He also said there was nothing in current data pointing to an acceleration in inflation, a statement that pushed back the idea of tighter monetary policy.
But traders soon focused on Donald Trump’s protectionist agenda and the risk of a trade war. At the same time, less buoyant economic news prevented markets from successfully digesting announcements of import duties on Chinese goods to the tune of $60bn across approximately 1,300 products. Commerce Secretary Wilbur Ross claimed the move marked only the beginning of talks, but China is to respond by taxing 128 US products, including pork, recycled aluminium, steel pipes, fruit and wine representing $3bn (out of total of $172bn in US imports into the country). In fact, trade war fears should have abated following Washington’s decision to exempt the European Union, Argentina, Canada, Mexico and South Korea from steel and aluminium import duties. Nevertheless, pending talks between the US and China over the issue, the levies on Chinese imports are likely to mark the return of a risk premium on global equity markets and create higher volatility.
US tech stocks had already dragged markets lower at the beginning of the week due to the Facebook scandal, and flash PMI manufacturing data in Europe and Japan also weighed on sentiment when they edged lower, albeit from lofty levels. All equity markets retreated with the most cyclical stocks bearing the brunt. And there was the traditional switch to safe havens like 10-year German Bunds and the Yen.
European markets fell sharply over the week. First, Facebook was accused of not protecting subscriber data, then fears mounted over the possibility Donald Trump’s protectionist stance might trigger a trade war, and finally flash European PMI data and US weekly jobless statistics were disappointing. France’s flash data took it back to levels seen 6 months ago while the German ZEW index also faltered.

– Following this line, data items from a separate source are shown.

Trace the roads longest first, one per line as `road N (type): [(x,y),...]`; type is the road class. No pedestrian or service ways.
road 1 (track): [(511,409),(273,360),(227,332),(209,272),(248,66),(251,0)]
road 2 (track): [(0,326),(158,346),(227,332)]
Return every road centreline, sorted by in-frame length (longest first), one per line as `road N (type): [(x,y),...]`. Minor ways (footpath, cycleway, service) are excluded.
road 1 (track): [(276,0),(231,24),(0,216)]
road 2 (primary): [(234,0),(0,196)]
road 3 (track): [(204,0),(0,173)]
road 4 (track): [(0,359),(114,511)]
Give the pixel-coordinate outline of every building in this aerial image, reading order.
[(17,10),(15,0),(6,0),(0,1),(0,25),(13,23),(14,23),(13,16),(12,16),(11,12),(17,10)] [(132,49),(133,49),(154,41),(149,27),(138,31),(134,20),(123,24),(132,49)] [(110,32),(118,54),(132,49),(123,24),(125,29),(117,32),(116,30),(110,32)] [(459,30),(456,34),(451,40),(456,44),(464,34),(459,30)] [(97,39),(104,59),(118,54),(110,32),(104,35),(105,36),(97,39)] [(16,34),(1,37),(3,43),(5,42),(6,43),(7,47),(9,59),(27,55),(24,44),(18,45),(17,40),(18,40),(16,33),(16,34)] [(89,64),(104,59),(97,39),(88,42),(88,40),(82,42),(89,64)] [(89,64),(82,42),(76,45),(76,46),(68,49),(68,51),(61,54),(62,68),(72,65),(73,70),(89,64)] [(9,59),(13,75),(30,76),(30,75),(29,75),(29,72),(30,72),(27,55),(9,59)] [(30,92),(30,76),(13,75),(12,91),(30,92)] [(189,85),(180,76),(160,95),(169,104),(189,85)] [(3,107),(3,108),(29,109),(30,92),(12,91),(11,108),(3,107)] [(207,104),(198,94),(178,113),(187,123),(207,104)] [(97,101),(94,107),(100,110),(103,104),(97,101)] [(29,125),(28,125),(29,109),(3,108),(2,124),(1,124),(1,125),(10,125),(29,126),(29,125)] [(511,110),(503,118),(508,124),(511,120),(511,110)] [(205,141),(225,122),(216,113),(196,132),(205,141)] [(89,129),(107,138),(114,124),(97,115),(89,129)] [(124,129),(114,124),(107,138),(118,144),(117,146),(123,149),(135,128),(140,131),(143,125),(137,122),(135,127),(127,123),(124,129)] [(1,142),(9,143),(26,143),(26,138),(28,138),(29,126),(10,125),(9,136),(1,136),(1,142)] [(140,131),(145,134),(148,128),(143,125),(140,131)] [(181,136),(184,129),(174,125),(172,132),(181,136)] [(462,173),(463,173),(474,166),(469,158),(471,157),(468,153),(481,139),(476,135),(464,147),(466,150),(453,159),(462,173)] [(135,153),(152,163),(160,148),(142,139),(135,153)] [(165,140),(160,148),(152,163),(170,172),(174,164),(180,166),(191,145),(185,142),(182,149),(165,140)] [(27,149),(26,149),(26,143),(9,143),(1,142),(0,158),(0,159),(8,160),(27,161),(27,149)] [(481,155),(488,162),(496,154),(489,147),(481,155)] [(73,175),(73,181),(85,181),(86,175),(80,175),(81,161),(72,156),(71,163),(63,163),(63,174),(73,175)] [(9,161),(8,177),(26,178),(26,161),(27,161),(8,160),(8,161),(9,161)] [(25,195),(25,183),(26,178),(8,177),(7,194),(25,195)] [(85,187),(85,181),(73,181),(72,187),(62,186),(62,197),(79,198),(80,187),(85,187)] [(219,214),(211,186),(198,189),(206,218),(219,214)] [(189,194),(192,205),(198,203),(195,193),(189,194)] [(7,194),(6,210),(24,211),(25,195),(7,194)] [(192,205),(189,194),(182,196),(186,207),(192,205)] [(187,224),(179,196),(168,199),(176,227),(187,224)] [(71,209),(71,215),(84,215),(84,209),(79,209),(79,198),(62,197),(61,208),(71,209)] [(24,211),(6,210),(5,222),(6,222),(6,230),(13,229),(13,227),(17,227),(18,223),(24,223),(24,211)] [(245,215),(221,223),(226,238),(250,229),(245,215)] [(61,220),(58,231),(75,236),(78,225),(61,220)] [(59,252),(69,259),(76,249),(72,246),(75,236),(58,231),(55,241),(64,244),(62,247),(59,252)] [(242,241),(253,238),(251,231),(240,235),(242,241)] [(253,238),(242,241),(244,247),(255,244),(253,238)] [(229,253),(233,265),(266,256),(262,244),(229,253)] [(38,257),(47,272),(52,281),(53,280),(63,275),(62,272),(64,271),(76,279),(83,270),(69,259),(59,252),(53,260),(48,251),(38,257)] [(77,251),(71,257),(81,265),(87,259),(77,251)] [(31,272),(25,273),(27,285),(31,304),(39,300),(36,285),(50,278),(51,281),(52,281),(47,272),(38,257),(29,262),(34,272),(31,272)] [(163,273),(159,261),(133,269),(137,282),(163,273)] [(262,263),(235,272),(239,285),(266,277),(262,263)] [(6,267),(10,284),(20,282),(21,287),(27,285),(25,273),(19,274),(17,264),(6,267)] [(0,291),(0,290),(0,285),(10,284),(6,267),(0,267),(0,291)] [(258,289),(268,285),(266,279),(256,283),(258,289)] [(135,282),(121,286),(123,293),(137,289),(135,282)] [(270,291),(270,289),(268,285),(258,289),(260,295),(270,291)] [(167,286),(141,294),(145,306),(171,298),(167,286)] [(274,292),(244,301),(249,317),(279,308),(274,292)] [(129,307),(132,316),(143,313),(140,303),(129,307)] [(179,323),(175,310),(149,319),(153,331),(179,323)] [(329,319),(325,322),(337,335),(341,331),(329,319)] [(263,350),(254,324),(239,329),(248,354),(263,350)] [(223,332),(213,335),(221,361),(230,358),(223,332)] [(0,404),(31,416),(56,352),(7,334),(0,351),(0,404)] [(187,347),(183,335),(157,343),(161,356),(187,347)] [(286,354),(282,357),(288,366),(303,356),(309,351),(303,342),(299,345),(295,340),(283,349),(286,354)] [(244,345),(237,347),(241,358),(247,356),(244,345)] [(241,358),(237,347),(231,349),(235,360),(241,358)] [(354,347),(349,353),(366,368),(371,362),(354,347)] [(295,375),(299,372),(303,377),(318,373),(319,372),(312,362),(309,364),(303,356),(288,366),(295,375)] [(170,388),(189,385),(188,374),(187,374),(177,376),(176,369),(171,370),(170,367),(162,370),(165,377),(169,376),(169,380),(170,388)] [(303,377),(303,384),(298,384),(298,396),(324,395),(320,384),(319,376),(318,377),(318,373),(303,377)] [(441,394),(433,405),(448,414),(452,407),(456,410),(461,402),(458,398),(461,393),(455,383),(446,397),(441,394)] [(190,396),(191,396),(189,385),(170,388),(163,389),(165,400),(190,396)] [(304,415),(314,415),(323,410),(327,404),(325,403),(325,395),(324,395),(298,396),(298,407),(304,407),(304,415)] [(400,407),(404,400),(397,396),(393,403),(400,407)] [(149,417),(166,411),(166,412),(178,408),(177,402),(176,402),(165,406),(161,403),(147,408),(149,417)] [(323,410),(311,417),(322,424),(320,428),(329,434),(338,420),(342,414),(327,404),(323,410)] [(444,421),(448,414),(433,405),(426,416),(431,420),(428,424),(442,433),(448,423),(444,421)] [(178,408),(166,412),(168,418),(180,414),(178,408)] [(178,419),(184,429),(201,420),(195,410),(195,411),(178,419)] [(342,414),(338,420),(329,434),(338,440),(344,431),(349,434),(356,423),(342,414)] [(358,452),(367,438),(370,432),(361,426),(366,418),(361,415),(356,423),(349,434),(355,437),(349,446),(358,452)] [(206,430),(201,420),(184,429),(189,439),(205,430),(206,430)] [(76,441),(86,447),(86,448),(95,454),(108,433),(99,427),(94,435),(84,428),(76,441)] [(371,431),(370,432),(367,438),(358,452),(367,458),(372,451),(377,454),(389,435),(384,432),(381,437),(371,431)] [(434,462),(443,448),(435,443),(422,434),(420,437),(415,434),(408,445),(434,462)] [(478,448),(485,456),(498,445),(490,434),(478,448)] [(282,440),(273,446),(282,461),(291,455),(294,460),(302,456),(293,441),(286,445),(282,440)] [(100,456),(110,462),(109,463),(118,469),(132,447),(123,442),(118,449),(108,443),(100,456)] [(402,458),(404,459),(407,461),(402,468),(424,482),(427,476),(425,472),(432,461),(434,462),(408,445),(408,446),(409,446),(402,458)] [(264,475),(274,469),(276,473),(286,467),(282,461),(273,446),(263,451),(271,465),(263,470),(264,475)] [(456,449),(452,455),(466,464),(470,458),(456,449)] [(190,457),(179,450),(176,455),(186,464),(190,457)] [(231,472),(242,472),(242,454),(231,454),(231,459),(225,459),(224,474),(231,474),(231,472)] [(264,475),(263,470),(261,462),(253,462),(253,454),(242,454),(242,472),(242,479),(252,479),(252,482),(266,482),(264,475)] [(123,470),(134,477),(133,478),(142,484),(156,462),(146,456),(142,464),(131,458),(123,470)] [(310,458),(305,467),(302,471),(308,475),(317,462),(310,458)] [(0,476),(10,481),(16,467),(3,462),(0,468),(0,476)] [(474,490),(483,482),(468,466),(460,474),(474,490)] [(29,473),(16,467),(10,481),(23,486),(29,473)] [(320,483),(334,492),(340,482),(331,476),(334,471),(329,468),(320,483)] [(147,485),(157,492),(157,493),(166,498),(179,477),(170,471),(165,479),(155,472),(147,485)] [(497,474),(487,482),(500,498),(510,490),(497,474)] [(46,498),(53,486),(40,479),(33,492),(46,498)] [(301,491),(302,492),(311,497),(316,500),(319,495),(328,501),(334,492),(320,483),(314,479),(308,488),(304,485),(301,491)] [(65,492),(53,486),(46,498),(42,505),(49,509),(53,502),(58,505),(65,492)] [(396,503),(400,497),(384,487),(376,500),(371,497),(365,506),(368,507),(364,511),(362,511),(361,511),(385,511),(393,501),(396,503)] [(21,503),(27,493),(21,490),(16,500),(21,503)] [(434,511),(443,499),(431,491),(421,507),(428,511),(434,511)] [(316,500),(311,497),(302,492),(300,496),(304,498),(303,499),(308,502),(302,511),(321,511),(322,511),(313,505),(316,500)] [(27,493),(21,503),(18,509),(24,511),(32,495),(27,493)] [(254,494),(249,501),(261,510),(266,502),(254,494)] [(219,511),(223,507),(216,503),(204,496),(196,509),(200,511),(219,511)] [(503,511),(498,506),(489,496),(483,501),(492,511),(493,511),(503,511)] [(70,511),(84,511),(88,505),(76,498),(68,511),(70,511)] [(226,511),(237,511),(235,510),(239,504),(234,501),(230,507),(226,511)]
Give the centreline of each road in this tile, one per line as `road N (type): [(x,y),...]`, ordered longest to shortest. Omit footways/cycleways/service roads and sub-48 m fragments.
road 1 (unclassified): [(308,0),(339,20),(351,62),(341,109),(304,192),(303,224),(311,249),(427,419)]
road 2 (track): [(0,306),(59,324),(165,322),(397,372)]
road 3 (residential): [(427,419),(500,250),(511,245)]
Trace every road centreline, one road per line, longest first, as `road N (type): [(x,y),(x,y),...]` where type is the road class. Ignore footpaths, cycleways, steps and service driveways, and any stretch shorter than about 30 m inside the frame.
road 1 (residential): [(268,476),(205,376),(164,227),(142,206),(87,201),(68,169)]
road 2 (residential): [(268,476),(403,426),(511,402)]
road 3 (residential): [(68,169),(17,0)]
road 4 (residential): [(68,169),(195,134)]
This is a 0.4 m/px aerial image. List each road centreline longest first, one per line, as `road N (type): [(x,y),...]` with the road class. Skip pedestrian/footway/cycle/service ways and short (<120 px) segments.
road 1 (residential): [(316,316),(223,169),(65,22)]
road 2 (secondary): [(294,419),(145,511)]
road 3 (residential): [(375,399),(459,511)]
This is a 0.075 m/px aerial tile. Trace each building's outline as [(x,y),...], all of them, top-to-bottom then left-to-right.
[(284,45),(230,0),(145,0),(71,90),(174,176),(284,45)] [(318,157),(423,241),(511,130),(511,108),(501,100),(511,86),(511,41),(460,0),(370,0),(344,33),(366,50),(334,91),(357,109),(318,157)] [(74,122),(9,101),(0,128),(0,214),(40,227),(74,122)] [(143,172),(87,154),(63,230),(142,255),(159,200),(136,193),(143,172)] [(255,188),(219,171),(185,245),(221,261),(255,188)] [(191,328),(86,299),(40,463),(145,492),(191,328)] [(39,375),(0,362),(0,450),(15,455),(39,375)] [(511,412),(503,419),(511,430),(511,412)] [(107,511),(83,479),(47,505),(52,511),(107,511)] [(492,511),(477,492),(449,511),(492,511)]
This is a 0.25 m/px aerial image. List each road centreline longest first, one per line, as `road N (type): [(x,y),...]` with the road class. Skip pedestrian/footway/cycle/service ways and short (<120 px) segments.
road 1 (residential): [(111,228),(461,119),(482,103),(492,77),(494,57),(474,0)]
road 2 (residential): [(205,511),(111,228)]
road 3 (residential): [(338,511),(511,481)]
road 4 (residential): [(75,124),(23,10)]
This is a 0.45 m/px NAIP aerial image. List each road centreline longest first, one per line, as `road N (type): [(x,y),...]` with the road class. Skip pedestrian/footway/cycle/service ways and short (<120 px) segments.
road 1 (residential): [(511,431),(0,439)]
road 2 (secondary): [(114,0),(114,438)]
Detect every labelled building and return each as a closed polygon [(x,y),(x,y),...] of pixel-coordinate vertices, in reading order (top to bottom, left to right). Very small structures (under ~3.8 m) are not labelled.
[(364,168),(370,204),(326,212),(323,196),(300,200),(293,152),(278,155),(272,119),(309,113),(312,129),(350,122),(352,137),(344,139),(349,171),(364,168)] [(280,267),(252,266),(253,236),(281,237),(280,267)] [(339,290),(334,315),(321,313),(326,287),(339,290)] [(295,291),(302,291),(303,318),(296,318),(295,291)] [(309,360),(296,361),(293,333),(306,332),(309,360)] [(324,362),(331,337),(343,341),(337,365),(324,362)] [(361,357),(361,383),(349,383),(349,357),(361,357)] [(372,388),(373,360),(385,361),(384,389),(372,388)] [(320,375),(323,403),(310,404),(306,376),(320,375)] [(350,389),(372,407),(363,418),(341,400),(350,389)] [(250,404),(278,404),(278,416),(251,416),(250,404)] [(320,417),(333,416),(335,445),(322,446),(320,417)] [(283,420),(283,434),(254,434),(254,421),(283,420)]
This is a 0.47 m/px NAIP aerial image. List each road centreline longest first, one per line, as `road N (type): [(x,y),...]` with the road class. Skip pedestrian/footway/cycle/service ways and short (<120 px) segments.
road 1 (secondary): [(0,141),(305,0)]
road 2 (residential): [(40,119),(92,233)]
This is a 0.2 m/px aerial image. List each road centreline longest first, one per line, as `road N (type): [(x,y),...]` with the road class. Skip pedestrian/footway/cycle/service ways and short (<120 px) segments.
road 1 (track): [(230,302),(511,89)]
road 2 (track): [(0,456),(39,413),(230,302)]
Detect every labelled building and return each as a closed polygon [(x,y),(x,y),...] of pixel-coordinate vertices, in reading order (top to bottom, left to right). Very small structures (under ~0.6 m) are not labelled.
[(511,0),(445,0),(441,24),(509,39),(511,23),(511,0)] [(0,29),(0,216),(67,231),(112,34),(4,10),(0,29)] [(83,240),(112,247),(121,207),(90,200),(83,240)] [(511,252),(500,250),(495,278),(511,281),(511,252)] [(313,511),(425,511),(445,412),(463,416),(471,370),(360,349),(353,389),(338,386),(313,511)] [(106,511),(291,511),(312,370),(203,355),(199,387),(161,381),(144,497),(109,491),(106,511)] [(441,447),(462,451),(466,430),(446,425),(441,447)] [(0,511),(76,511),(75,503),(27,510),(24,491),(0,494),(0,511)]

The ensuing bond rally was strong with French yields falling to a year low and Spanish and Italian spreads widening. All this meant the agreement between London and the EU on the Brexit transition period was drowned out. Tech stocks led decliners followed by interest rate sensitive stocks like banks and insurance companies, as well as cyclicals, industrials, base materials and construction. Only the property sector managed to end the period higher.
In company news, Klépierre made a bid for the UK’s Hammerson but it was rejected. Lower US oil inventories helped the sector to curb losses. Deutsche Bank issued a fresh profits warning which sent the stock lower. Cautious forecasts from Kingfisher hit the construction sector while the agri-food sector suffered after General Mills said it was struggling to pass on higher commodity prices to consumers.
Southwest Airlines’ warning on its unit receipts weighed on air transport and the Air France strike affected 25% of its flights. Airbus fell after another article in Handelsblatt suggested there were further corruption scandals to be unveiled. Europe's electricity producers rose due to a steep increase in carbon credit prices as well as strategic manoeuvres between Eon and RWE. Publicis’ multi-year strategy plan had a frosty welcome as poor January and February figures upstaged any strategic considerations.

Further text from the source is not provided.